Le premier, Luc Ferry s’en est pris à Mai 68, responsable, selon lui, d’un individualisme stérile. Du coup, l’individu fragilisé se serait tourné vers l’Etat faute de groupe de soutien.
A.T. : Je pense que l’individualisme peut être la décomposition du social, mais qu’il est aussi autre chose. L’individualisme peut être par exemple communautaire, au sens d’individus qui partagent les mêmes opinions.

M.I. : L’Etat se plaint qu’il n’y a plus de repères alors qu’il a cassé toutes les instances intermédiaires susceptibles de les créer. Ces instances produisaient des normes disciplinaires, morales, de politesse. Et elles en étaient aussi juges. Aujourd’hui, la confusion est de plus en plus forte entre le droit et la morale. Les romanciers du XIXe siècle, et jusqu’aux années 30 - Balzac est sans doute le plus intéressant - n’avaient pas cessé de mettre en scène ces distinctions entre le droit et la morale. Le droit apparaissant comme quelque chose d’extérieur aux individus et comme une machine arbitraire. La société devait faire avec. Aujourd’hui, le droit apparaît comme une instance salvatrice.
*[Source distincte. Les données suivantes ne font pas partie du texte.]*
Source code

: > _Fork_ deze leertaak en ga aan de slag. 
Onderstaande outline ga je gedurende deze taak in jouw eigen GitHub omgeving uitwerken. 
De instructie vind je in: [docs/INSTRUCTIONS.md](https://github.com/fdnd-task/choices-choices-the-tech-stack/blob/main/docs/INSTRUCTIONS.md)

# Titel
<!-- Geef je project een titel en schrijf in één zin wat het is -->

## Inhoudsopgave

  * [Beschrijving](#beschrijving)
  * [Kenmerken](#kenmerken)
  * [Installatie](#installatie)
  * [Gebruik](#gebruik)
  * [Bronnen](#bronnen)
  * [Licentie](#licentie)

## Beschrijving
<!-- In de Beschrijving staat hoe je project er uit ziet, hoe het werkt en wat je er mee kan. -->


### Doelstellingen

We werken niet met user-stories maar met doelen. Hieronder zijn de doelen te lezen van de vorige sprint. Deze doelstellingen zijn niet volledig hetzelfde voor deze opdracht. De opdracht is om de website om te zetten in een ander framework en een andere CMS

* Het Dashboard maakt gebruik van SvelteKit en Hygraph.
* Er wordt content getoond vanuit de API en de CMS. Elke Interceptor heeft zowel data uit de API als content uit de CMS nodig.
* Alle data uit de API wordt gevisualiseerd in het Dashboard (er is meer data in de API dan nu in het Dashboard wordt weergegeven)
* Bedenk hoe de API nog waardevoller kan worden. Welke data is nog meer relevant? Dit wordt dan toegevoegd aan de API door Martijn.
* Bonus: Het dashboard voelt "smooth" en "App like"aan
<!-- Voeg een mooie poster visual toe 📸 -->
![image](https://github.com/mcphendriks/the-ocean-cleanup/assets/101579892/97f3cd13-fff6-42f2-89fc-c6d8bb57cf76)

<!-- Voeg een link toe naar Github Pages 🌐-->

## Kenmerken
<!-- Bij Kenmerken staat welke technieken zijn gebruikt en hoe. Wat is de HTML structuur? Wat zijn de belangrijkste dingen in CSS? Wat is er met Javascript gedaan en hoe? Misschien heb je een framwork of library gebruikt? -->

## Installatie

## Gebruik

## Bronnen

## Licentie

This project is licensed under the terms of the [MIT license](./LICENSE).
A.T. :L’une des caractéristiques françaises, en effet, est que l’Etat a voulu à la fois être la loi et la morale. L’école publique est une école morale. Les déclarations, les textes montrent qu’on a remplacé la religion par une religion laïque, de progrès. En 68, l’idée est née qu’il pouvait y avoir une morale à partir des conduites personnelles, alors même que l’Etat de Jules Ferry était devenu purement répressif : si l’Etat donne de la liberté, c’est pour combattre le monopole catholique. Le contrôle moral jusqu’avant 68 est exercé par l’Eglise catholique. L’Etat a donc eu le rôle de lutter contre.

M.I. : En fait, la séparation de la religion du droit est nettement plus ancienne. A partir de la Révolution, le mariage n’est plus obligatoirement religieux, la religion n’a pas une importance fondamentale dans les relations des parents vis-à-vis des enfants. L’émancipation du droit de la religion commence à partir de la Révolution. Même la répression de la contraception et de l’avortement est davantage liée aux politiques natalistes que religieuses.

Pensez-vous qu’on peut parler d’un héritage de 68 en matière de mœurs ? Cet héritage est-il positif ou négatif ?

A.T. : 68 est quelque chose d’extrêmement neuf, que le système politique et même culturel n’ont pas été prêts à recevoir. On l’accueille en même temps qu’on le rejette. Si on parle autant aujourd’hui de 68, c’est parce que cet événement recommence à avoir un sens. La période dite libérale mise en place en 1970 et 1975 en Europe montre des signes d’épuisement. On recommence donc à se demander sur quoi on peut faire vivre notre société. On ne peut pas vivre sans grand projet. Et le projet consiste à recoudre ce qui a été décousu et déchiré.

M.I. : Mai 68 a-t-il été nécessaire dans l’histoire ? Je dirais que l’intérêt de 68 réside dans le fait que c’était sans doute la fin d’un monde des mœurs, celui de la famille, du mariage, de la pudeur, un monde qui avait aussi sa poésie, même s’il était très violent. Comme dans toute fin de monde, et comme toujours dans des processus révolutionnaires, il y a beaucoup de possibles qui circulent dans les pensées et les projets. Mais les possibles les plus intéressants ont été ensevelis, comme ceux qui pariaient sur la liberté personnelle, et donc sur la créativité et l’imagination, dans la sphère privée. Ce sont les possibles les moins intéressants, comme l’hypothèse du citoyen faible, qui ont réussi. Sur ce plan de la vie privée, je crois que cette révolution a été hélas bien ratée. Cela dit, on peut intervenir sur cet état de fait. Le visage qu’a pris cette modernité n’est heureusement pas inéluctable.

A.T. : Je crois qu’on doit aujourd’hui porter un jugement très positif sur 68, parce qu’il était prémonitoire. 68 était un mouvement d’anticipation, d’annonce de grands changements culturels.